● **EXERCISE AIM**
Below are some lines of data. Return all of them as they are.

● **PROVIDED DATA**
§ §

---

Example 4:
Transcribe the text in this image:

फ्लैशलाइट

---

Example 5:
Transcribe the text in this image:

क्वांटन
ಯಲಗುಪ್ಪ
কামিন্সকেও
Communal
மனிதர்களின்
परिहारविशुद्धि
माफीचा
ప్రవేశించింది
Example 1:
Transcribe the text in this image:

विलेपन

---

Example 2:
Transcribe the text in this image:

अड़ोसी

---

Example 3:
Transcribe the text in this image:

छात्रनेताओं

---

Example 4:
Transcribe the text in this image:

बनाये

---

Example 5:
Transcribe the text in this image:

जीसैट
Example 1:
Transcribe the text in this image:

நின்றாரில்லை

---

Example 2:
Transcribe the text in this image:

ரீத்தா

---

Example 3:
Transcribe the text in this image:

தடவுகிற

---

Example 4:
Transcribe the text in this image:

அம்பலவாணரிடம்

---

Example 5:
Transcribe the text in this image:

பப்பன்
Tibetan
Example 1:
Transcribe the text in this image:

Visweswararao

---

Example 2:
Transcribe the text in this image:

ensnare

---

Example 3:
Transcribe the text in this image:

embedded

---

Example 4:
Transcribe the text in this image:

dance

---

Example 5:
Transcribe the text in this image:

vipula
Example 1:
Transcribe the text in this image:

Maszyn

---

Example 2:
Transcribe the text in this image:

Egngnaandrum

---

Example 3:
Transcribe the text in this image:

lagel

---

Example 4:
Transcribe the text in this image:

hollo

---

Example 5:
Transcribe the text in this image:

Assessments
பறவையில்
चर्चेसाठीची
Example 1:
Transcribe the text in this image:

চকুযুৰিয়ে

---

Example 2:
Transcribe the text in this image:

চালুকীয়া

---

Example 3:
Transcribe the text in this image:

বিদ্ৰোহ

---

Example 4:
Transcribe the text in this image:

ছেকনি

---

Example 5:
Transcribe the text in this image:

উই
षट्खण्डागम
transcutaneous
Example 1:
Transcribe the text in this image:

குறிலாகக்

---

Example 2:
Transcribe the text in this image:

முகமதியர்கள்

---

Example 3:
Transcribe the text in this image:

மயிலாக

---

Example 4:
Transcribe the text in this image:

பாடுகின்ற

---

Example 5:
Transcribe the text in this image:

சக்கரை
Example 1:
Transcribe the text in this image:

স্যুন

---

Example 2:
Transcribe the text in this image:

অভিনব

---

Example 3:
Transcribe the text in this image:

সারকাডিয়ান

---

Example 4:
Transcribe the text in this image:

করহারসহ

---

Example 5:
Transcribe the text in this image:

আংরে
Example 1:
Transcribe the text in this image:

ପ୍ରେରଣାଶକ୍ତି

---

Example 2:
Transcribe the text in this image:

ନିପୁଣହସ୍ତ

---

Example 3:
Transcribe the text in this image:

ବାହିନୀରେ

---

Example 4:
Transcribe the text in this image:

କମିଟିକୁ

§ §

● **RESULT FOR THIS EXERCISE**
---

Example 4:
Transcribe the text in this image:

फ्लैशलाइट

---

Example 5:
Transcribe the text in this image:

क्वांटन
ಯಲಗುಪ್ಪ
কামিন্সকেও
Communal
மனிதர்களின்
परिहारविशुद्धि
माफीचा
ప్రవేశించింది
Example 1:
Transcribe the text in this image:

विलेपन

---

Example 2:
Transcribe the text in this image:

अड़ोसी

---

Example 3:
Transcribe the text in this image:

छात्रनेताओं

---

Example 4:
Transcribe the text in this image:

बनाये

---

Example 5:
Transcribe the text in this image:

जीसैट
Example 1:
Transcribe the text in this image:

நின்றாரில்லை

---

Example 2:
Transcribe the text in this image:

ரீத்தா

---

Example 3:
Transcribe the text in this image:

தடவுகிற

---

Example 4:
Transcribe the text in this image:

அம்பலவாணரிடம்

---

Example 5:
Transcribe the text in this image:

பப்பன்
Tibetan
Example 1:
Transcribe the text in this image:

Visweswararao

---

Example 2:
Transcribe the text in this image:

ensnare

---

Example 3:
Transcribe the text in this image:

embedded

---

Example 4:
Transcribe the text in this image:

dance

---

Example 5:
Transcribe the text in this image:

vipula
Example 1:
Transcribe the text in this image:

Maszyn

---

Example 2:
Transcribe the text in this image:

Egngnaandrum

---

Example 3:
Transcribe the text in this image:

lagel

---

Example 4:
Transcribe the text in this image:

hollo

---

Example 5:
Transcribe the text in this image:

Assessments
பறவையில்
चर्चेसाठीची
Example 1:
Transcribe the text in this image:

চকুযুৰিয়ে

---

Example 2:
Transcribe the text in this image:

চালুকীয়া

---

Example 3:
Transcribe the text in this image:

বিদ্ৰোহ

---

Example 4:
Transcribe the text in this image:

ছেকনি

---

Example 5:
Transcribe the text in this image:

উই
षट्खण्डागम
transcutaneous
Example 1:
Transcribe the text in this image:

குறிலாகக்

---

Example 2:
Transcribe the text in this image:

முகமதியர்கள்

---

Example 3:
Transcribe the text in this image:

மயிலாக

---

Example 4:
Transcribe the text in this image:

பாடுகின்ற

---

Example 5:
Transcribe the text in this image:

சக்கரை
Example 1:
Transcribe the text in this image:

স্যুন

---

Example 2:
Transcribe the text in this image:

অভিনব

---

Example 3:
Transcribe the text in this image:

সারকাডিয়ান

---

Example 4:
Transcribe the text in this image:

করহারসহ

---

Example 5:
Transcribe the text in this image:

আংরে
Example 1:
Transcribe the text in this image:

ପ୍ରେରଣାଶକ୍ତି

---

Example 2:
Transcribe the text in this image:

ନିପୁଣହସ୍ତ

---

Example 3:
Transcribe the text in this image:

ବାହିନୀରେ

---

Example 4:
Transcribe the text in this image:

କମିଟିକୁ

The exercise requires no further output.